Reviewed by L.D.Y.
Hardcover, 278 pages, 2007
Rating: 9/10
Reason for Reading: I like books that are set in unusual locations, and Indonesia qualified.
Synopsis: Mata Hari sits in her Paris jail cell, accused of spying for Germany during World War I. While waiting for her trial, her life story pours out like an offering: her childhood, her marriage to an impossible man, tragedies, and a re-invention of herself into something more sensual and free – the self that will lead to her imprisonment and possible punishment…
Why you should read this book: Adrift in sensual memories, Mata Hari pulls her reader into her spirited life, letting them feel her yearnings to be more than just a doormat to her abusive and crushing force of a husband: to be a woman worthy of telling the story, ‘I walked across the sea.’ Of course, any freedoms she earns for herself will come at a price, and Mata Hari walks a thin line deciding what she can pay. Even from the misery of her cold, damp prison cell, we’re allowed to feel the heat of her life in Indonesia, the thankfulness for her children, the sting of rejection and her appetite for adoration. Poetic yet forceful, this skillful blend of hope, tragedy, and a certain mysteriousness will entice you to stay in Mata Hari’s world to discover her fate and, most of all, if her sacrifices were worth it in the end.
Why you should avoid this book: Murphy hurtles you into the story at the start of the book with minimal explanation (some of which doesn’t come till almost the very end) so you might want to avoid Signed Mata Hari if you prefer a more linear storyline.
Opening paragraph:
I cheated death. I walked across the sea. When the tide was low I went over the furrowed sandbanks in my small bare feet. I skipped school one day and traveled to an island near my home called Ameland. I had heard stories, every child who lived in the Netherlands knew the stories, about the mud like quicksand and about the water like a great gray wall when the tide came in and how it could catch you and knock you down and pour into your mouth and drown you so that you couldn’t ever return, no matter how hard you tried to climb out of the mud like quicksand and over the great gray wall. But I returned. I went back to the nuns, who had been tolling bells, looking for me. When they found me they showed me their palms, raw from pulling the bell’s rope, and they took me to the headmistress for punishment. Walking to her chambers I whispered proudly into the black folds of their habits. I have walked across the sea. Later my whispers came out as the nuns knelt for Mass, released like cold air trapped in a cellar, now mixing with their prayers.
Fabulous quotes:
She knew the make of her lovers’ overcoats, which they took off their own backs and threw over puddles so she could cross streets without wetting her shoes. She knew Bouchardon would think these were all clues to prove her guilt and she fed them to him, wondering when he would realize that what she was telling him were just the memories of a middle-aged woman who once had many lovers, and they were not the memories of some coldhearted spy intent on the defeat of the Allied forces.

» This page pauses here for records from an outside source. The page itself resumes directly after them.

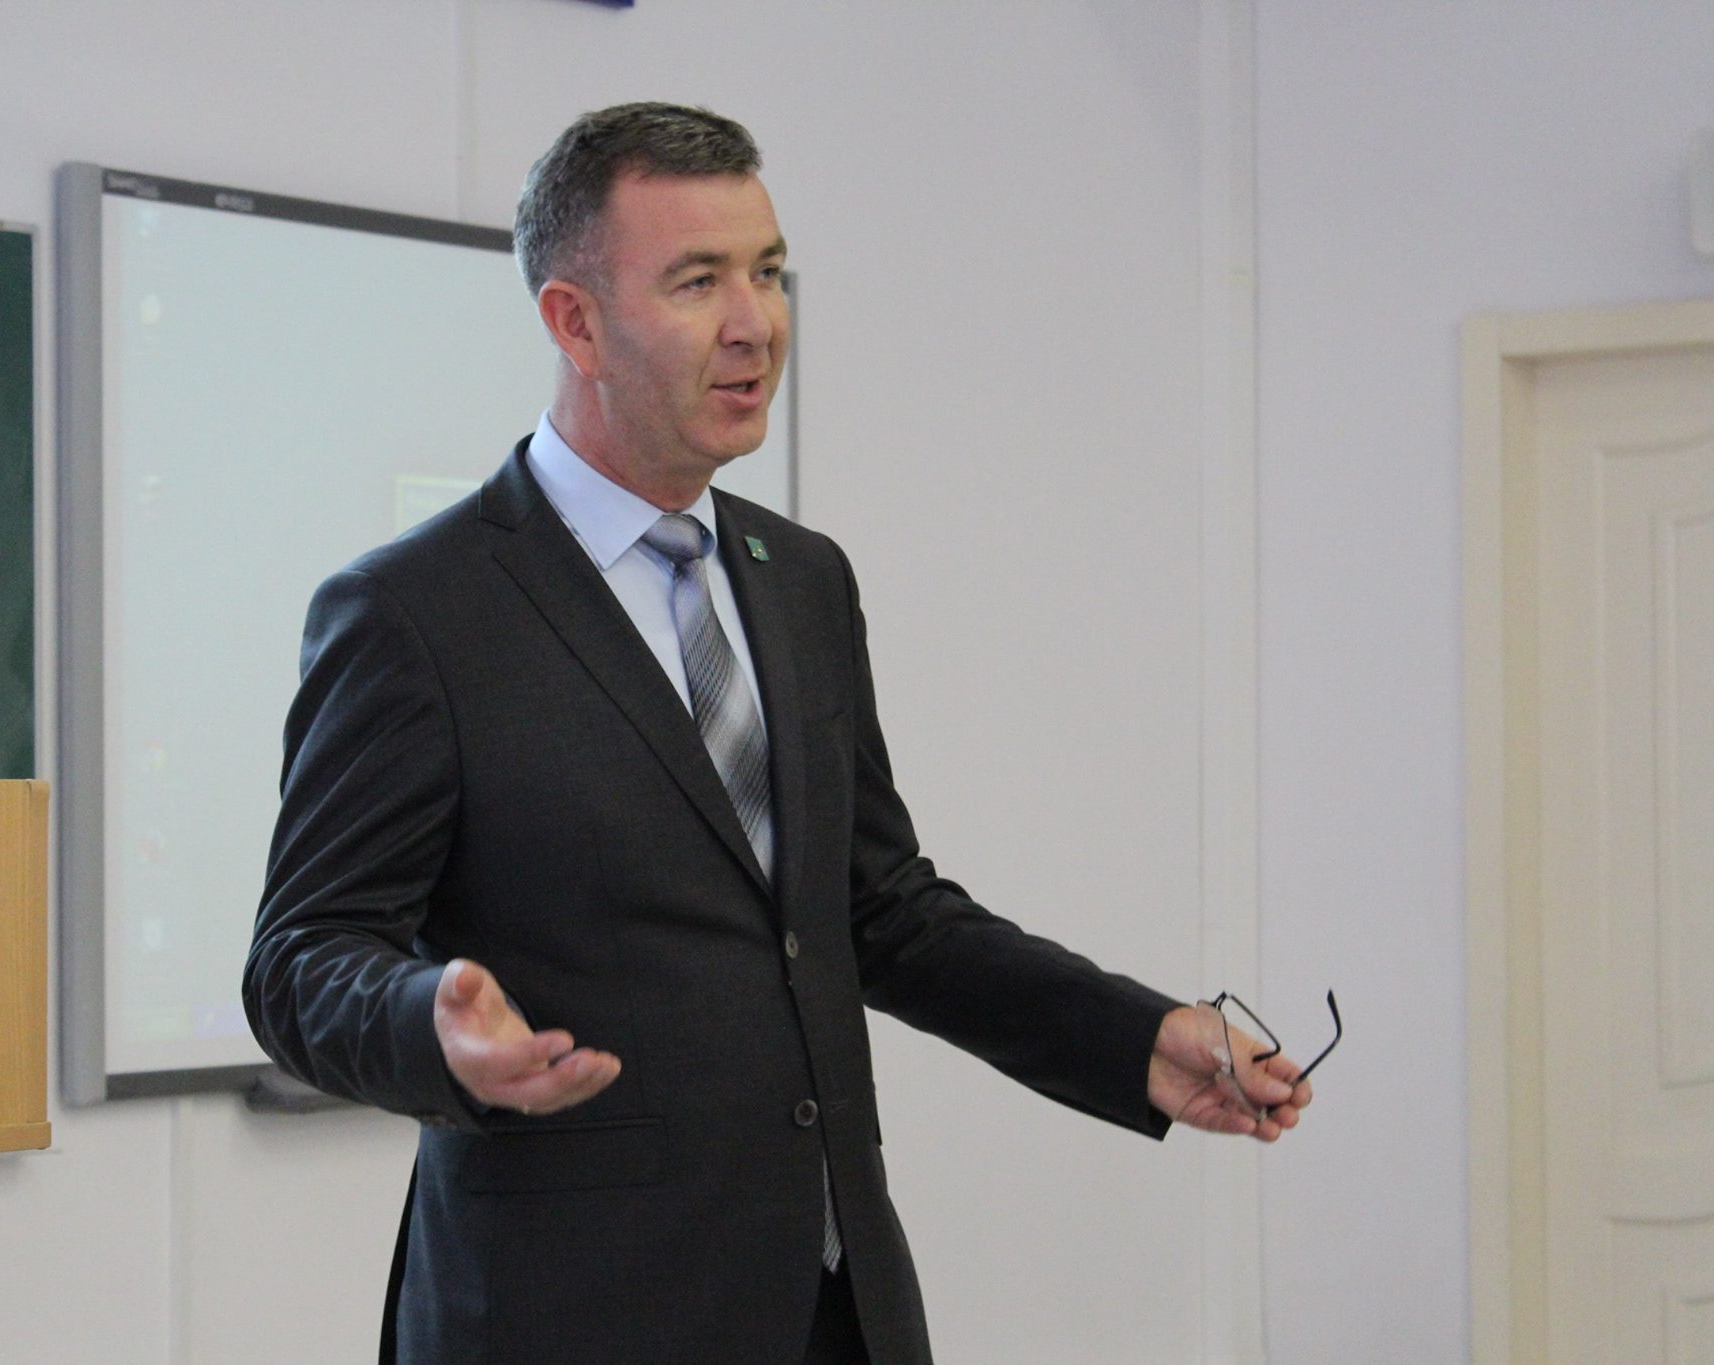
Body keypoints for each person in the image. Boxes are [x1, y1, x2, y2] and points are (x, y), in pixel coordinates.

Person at [244, 101, 1313, 1365]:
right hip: (565, 1316)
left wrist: (1129, 1037)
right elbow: (300, 959)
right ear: (573, 322)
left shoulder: (800, 578)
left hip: (831, 1307)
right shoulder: (416, 612)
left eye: (766, 271)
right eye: (697, 281)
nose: (755, 322)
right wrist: (428, 1019)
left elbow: (880, 911)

When Dr. VanVoort came and looked over my shoulder, he asked, Where am I in the picture? And I told him that if MacLeod were to see him in the picture, he might put two and two together and that was a four I did not want to have to explain.
Also recommended: Frangipani by Celestine Vaite; The Blood of Flowers by Anita Amirrezvani; Slammerkin by Emma Donoghue.
Also by this author: Stories in Another Language; The Sea of Trees; Here They Come.
Author’s website: yannickmurphy.com
Fun tidbit: Murphy’s Story ‘In a Bear’s Eye’ was published in the 2007 edition of The O. Henry Prize Stories, an annual collection of twenty of the year’s best short stories.